その年のマックスウエルの電場やノーベルのダイナマイト、ジーメンスのダイナモなどと並びヴァーグナーの「マイスタージンガー」初演とトルストイの「戦争と平和」と並べてくると当時の様子が見えてくるようです。タバスコソースの発明なども面白いですね。

「脱亜入欧」批判も興味あるのですが、「勤労奉仕」はヴォランティアーの訳にしてはあまりに古臭くて吃驚です。このような言葉が生きていたとは。かたや「ドイツマイスター魂」などは幻想の彼方に消えてしまっているのに。

投稿: pfaelzerwein | 2005/07/11 00:41

pfaelzerwein さん、コメントをありがとうございます。覗いては見ても、話題にコミットできないで、すごすご帰っています。

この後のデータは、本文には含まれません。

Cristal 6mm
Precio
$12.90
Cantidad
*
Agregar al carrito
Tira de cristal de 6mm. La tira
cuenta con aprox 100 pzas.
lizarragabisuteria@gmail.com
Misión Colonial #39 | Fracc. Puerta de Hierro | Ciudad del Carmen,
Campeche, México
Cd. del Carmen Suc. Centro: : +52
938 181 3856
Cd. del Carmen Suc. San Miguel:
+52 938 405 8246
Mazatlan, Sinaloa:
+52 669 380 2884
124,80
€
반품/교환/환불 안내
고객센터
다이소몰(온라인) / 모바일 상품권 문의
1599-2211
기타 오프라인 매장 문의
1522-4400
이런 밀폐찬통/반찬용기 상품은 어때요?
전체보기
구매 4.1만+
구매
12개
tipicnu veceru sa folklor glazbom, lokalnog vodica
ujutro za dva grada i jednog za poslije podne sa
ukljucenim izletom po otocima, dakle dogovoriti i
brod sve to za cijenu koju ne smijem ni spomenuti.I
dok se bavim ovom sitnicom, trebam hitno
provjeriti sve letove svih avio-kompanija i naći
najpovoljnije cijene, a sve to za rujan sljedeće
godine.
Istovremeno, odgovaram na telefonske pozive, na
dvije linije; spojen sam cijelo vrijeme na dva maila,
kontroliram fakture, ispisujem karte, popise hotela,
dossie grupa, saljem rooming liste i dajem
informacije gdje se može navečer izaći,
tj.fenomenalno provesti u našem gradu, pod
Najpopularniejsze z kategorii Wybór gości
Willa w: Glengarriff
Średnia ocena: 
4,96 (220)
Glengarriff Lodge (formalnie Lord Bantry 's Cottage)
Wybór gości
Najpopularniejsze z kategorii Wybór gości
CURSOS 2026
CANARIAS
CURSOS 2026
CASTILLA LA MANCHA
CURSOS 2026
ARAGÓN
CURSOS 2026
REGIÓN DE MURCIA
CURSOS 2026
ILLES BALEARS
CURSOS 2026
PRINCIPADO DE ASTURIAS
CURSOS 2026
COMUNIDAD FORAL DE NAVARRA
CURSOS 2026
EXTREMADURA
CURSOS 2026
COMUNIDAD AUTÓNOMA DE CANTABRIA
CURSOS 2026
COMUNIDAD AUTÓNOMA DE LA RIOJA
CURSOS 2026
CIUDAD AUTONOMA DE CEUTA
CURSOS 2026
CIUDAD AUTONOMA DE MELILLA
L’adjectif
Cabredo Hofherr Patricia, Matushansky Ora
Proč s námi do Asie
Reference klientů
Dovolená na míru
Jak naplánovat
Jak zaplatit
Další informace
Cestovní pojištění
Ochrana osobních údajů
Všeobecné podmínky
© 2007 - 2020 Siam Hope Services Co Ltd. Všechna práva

幕末から明治維新当時の先覚者たちは、ヨーロッパのいろいろな国の制度に学んでいる。医学や政体はプロシャ。直感的に、これこそが日本の真似すべき理想だと思ったのでしょうか。千年以上に渡る神仏混在の日本の伝統を一気に神道に収斂させようとした。なんとも今から思えば野蛮な。でも、帝国主義の嵐が世界を席捲する中、仕方がなかったのでしょうか。
勤労奉仕。愛国心の称揚といい、旧弊な発想にはつらいものがあります。問題のすり替えのような気がするのです。バブル経済は日本人の発想を根底から変えてしまったのではないか、なんて思ってしまう。グローバリズムという巨大潮流に畏怖している、だからこそのありもしない過去の理想にしがみ付こうとするのでしょう。気持ちは分かるのですが。